* Material to process
---

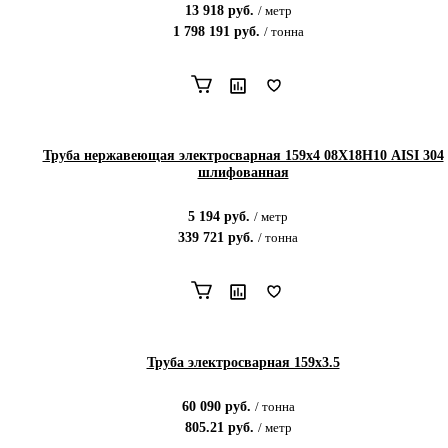
13 918
руб.
/
метр
1 798 191
руб.
/
тонна
Труба нержавеющая электросварная 159х4 08Х18Н10 AISI 304
шлифованная
5 194
руб.
/
метр
339 721
руб.
/
тонна
Труба электросварная 159х3.5
60 090
руб.
/
тонна
805.21
руб.
/
метр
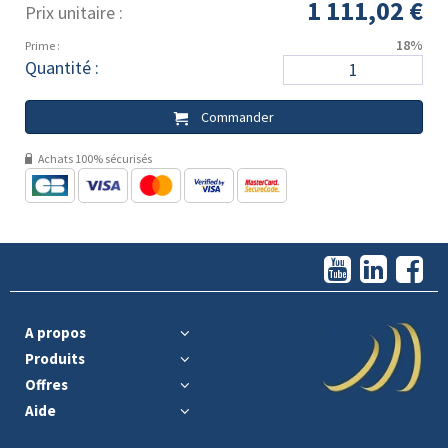
1 111,02 €
Prix unitaire :
18%
Prime :
Quantité :
Commander
Achats 100% sécurisés
A propos
Produits
Offres
Aide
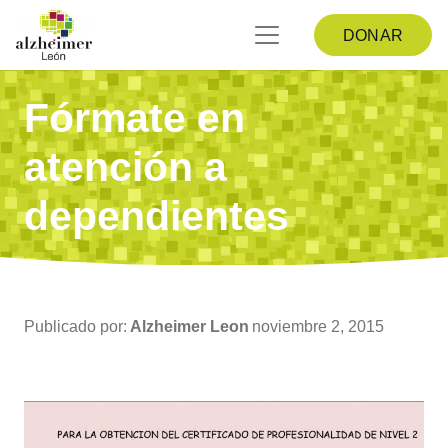
DONAR
Fórmate en
atención a
dependientes
Publicado por:
Alzheimer Leon
noviembre 2, 2015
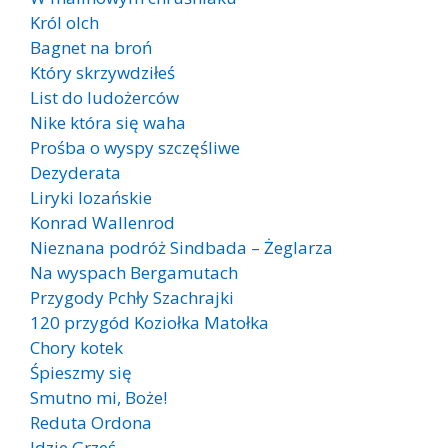
Król olch
Bagnet na broń
Który skrzywdziłeś
List do ludożerców
Nike która się waha
Prośba o wyspy szczęśliwe
Dezyderata
Liryki lozańskie
Konrad Wallenrod
Nieznana podróż Sindbada – Żeglarza
Na wyspach Bergamutach
Przygody Pchły Szachrajki
120 przygód Koziołka Matołka
Chory kotek
Śpieszmy się
Smutno mi, Boże!
Reduta Ordona
Idzie Grześ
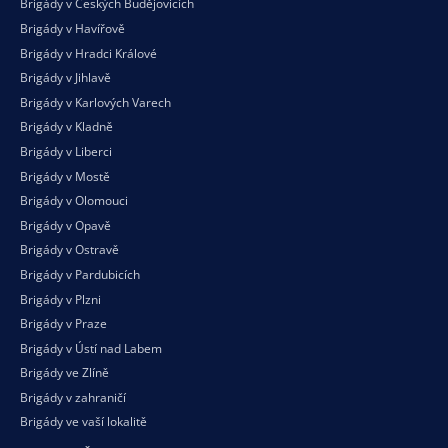
Brigády v Českých Budějovicích
Brigády v Havířově
Brigády v Hradci Králové
Brigády v Jihlavě
Brigády v Karlových Varech
Brigády v Kladně
Brigády v Liberci
Brigády v Mostě
Brigády v Olomouci
Brigády v Opavě
Brigády v Ostravě
Brigády v Pardubicích
Brigády v Plzni
Brigády v Praze
Brigády v Ústí nad Labem
Brigády ve Zlíně
Brigády v zahraničí
Brigády ve vaší
lokalitě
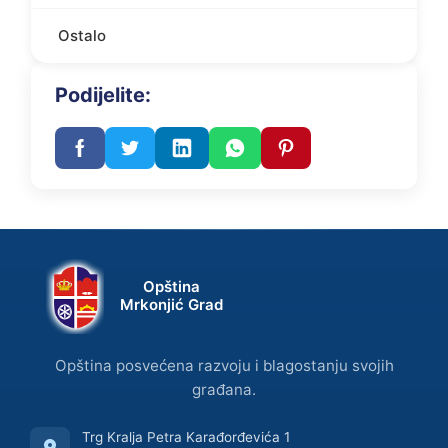
Ostalo
Podijelite:
Opština
Mrkonjić Grad
Opština posvećena razvoju i blagostanju svojih
građana.
Trg Kralja Petra Karađorđevića 1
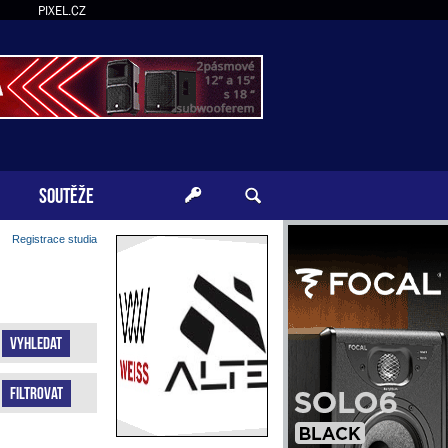
PIXEL.CZ
SOUTĚŽE
Registrace studia
Vyhledat
Filtrovat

---

* Task item
Because pictures are not wanted, give every entry above again exactly without them.

* Answer space
13 918
руб.
/
метр
1 798 191
руб.
/
тонна
Труба нержавеющая электросварная 159х4 08Х18Н10 AISI 304
шлифованная
5 194
руб.
/
метр
339 721
руб.
/
тонна
Труба электросварная 159х3.5
60 090
руб.
/
тонна
805.21
руб.
/
метр
1 111,02 €
Prix unitaire :
18%
Prime :
Quantité :
Commander
Achats 100% sécurisés
A propos
Produits
Offres
Aide
DONAR
Fórmate en
atención a
dependientes
Publicado por:
Alzheimer Leon
noviembre 2, 2015
Król olch
Bagnet na broń
Który skrzywdziłeś
List do ludożerców
Nike która się waha
Prośba o wyspy szczęśliwe
Dezyderata
Liryki lozańskie
Konrad Wallenrod
Nieznana podróż Sindbada – Żeglarza
Na wyspach Bergamutach
Przygody Pchły Szachrajki
120 przygód Koziołka Matołka
Chory kotek
Śpieszmy się
Smutno mi, Boże!
Reduta Ordona
Idzie Grześ
Brigády v Českých Budějovicích
Brigády v Havířově
Brigády v Hradci Králové
Brigády v Jihlavě
Brigády v Karlových Varech
Brigády v Kladně
Brigády v Liberci
Brigády v Mostě
Brigády v Olomouci
Brigády v Opavě
Brigády v Ostravě
Brigády v Pardubicích
Brigády v Plzni
Brigády v Praze
Brigády v Ústí nad Labem
Brigády ve Zlíně
Brigády v zahraničí
Brigády ve vaší
lokalitě
Ostalo
Podijelite:
Opština
Mrkonjić Grad
Opština posvećena razvoju i blagostanju svojih
građana.
Trg Kralja Petra Karađorđevića 1
PIXEL.CZ
SOUTĚŽE
Registrace studia
Vyhledat
Filtrovat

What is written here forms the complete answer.